Revise the lines that begin at the one containing "consumo, que apoye su incorporación como" and stop after the one containing "Responsabilidad Extendida del", replacing "Acuerdo" with "Convenio" and leaving everything else unchanged.

START Data records

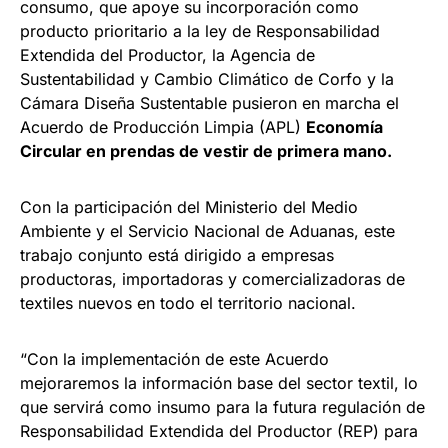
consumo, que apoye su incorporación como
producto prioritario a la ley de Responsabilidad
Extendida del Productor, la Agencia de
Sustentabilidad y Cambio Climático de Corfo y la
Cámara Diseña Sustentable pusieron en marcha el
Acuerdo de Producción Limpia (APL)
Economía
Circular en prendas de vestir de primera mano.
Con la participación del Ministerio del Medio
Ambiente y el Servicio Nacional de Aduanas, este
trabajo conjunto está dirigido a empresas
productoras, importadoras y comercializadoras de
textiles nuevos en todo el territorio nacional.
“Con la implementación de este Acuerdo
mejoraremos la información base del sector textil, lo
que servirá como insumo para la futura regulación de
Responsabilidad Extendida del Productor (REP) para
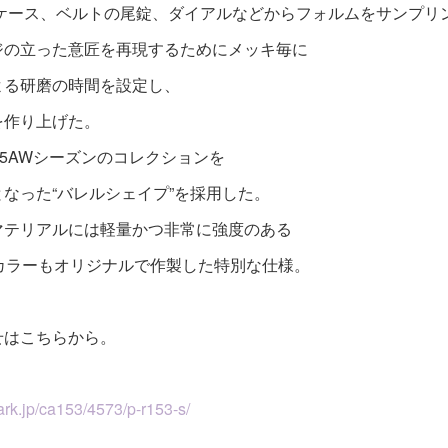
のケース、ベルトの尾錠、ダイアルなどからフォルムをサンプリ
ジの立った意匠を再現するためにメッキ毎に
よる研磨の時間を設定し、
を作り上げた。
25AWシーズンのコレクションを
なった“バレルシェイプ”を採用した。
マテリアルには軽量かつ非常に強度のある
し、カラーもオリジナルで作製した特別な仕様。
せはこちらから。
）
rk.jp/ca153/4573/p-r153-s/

END Data records
START Data records

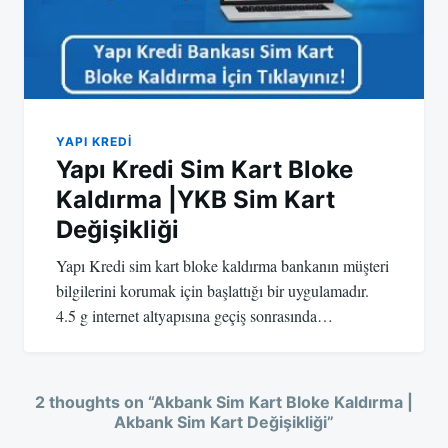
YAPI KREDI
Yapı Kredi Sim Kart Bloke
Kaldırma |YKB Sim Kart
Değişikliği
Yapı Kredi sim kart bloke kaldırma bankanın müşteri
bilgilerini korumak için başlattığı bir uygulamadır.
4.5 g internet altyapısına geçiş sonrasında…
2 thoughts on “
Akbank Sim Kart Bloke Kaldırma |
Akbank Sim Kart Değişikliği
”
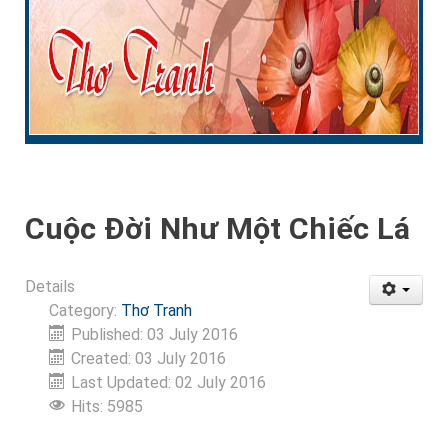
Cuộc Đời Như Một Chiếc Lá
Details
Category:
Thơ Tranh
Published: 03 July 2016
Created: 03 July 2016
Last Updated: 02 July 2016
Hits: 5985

END Data records
START Data records

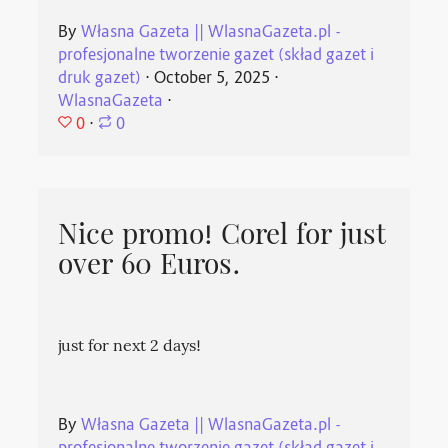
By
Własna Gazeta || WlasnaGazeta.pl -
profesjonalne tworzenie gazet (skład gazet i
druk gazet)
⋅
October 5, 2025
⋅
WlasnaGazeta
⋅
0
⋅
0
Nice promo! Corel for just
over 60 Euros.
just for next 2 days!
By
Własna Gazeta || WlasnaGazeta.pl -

END Data records

Output for this task:
consumo, que apoye su incorporación como
producto prioritario a la ley de Responsabilidad
Extendida del Productor, la Agencia de
Sustentabilidad y Cambio Climático de Corfo y la
Cámara Diseña Sustentable pusieron en marcha el
Convenio de Producción Limpia (APL)
Economía
Circular en prendas de vestir de primera mano.
Con la participación del Ministerio del Medio
Ambiente y el Servicio Nacional de Aduanas, este
trabajo conjunto está dirigido a empresas
productoras, importadoras y comercializadoras de
textiles nuevos en todo el territorio nacional.
“Con la implementación de este Convenio
mejoraremos la información base del sector textil, lo
que servirá como insumo para la futura regulación de
Responsabilidad Extendida del Productor (REP) para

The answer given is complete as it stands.